Duranzed renamed this task from Server outage: Investigate Ysul network access and unresponsive Salt minion to Server outage: Investigate Ysul.nasqueron.org network access and unresponsive Salt minion.Wed, May 20, 15:16

It's possible to call Salt from Complector to the relevant server with salt <server name>, or in the other way around with salt-call.
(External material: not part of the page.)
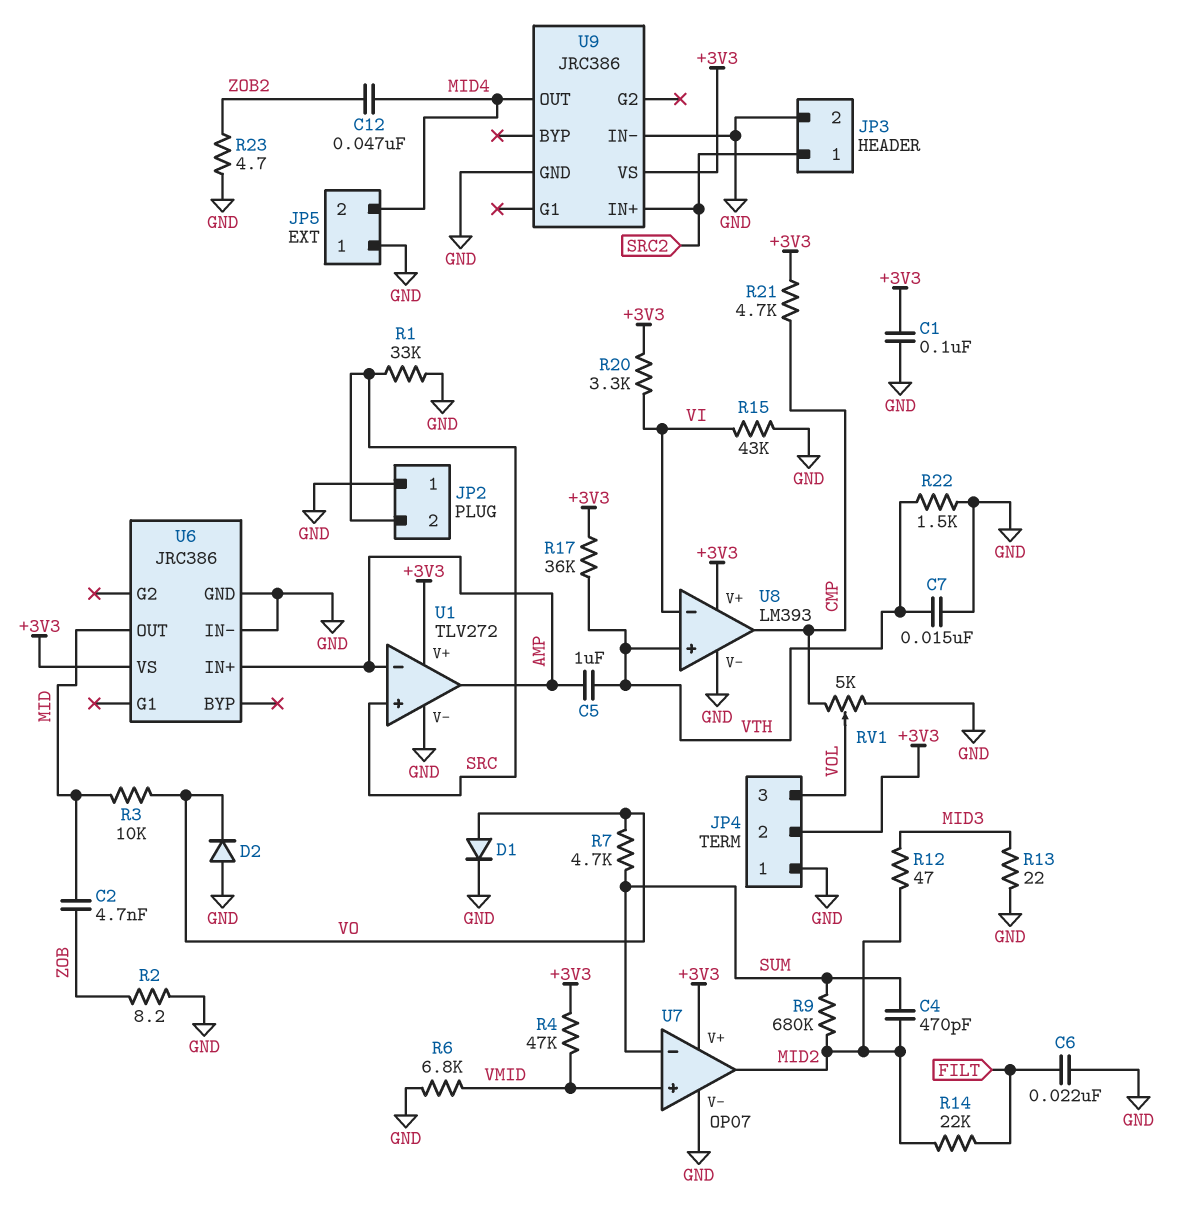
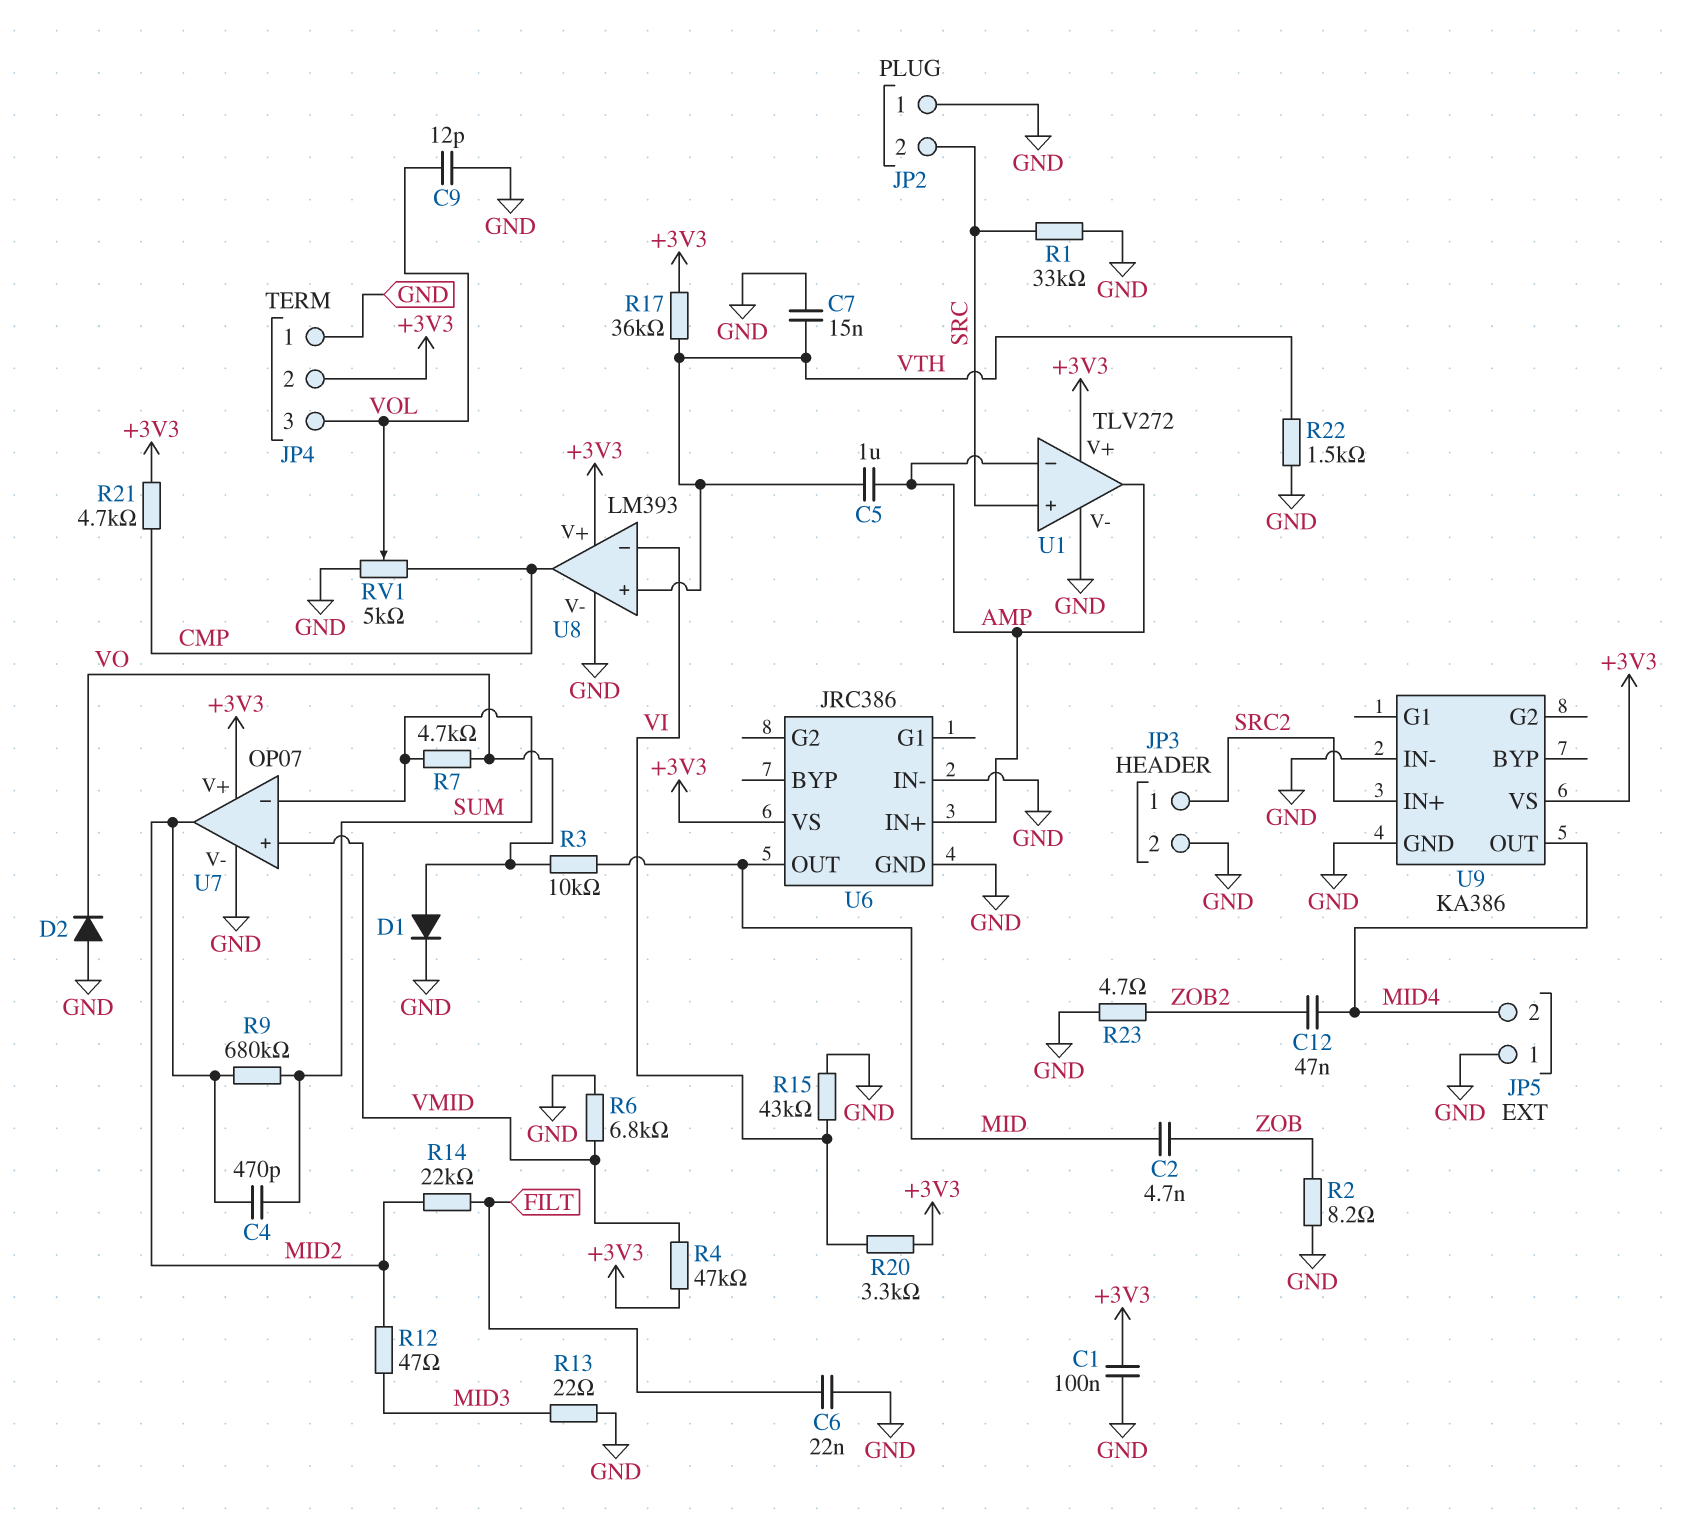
C9: none -> 12pF (GND, VOL)
U9: JRC386 -> KA386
As Salt debug is enabled on Ysul, we've a verbose log:

Ysul
$ salt-call test.ping
[DEBUG   ] Connecting to master. Attempt 1 of 1
[DEBUG   ] "complector.nasqueron.drake" Not an IP address? Assuming it is a hostname.
[DEBUG   ] Master URI: tcp://172.27.27.7:4506
[DEBUG   ] Initializing new AsyncAuth for ('/usr/local/etc/salt/pki/minion', 'ysul', 'tcp://172.27.27.7:4506', '1776438689.139444')
[DEBUG   ] Generated random reconnect delay between '1000ms' and '11000ms' (1832)
[DEBUG   ] Setting zmq_reconnect_ivl to '1832ms'
[DEBUG   ] Setting zmq_reconnect_ivl_max to '11000ms'
[DEBUG   ] salt.crypt.get_rsa_key: Loading private key
[DEBUG   ] salt.crypt._get_key_with_evict: Loading private key
[DEBUG   ] SaltEvent PUB socket URI: /var/run/salt/minion/minion_event_6f41902e5c_pub.ipc
[DEBUG   ] SaltEvent PULL socket URI: /var/run/salt/minion/minion_event_6f41902e5c_pull.ipc
[DEBUG   ] Closing AsyncReqChannel instance
[ERROR   ] Master is unavailable (Connection Cancelled).
Unable to sign_in to master: Attempt to authenticate with the salt master failed with timeout error

There are two GRE tunnels, one to router-001, one to primary router:

  • gre0 / drake_via_router-001 / 163.172.49.16 --> 51.255.124.8 / 172.27.27.33 --> 172.27.27.252
  • gre1 / ysul_to_primary_router / 163.172.49.16 -> 51.68.252.230 / 172.27.27.31 -> 172.27.27.241

We had that kind of issue before where:

  • the outgoing packet uses one tunnel
  • the reply come to another tunnel

Here, from Complector, it's not possible to ping neither.

Routes:

Complector
$ netstat -r
default            172.27.27.11       UG1            vmx0
router-002
$ netstat -r
172.27.27.31       link#7             UH             gre2

And no route to go back to 172.27.27.33.

The gre2 tunnel doesn't seem to work (can't ping 172.27.27.31).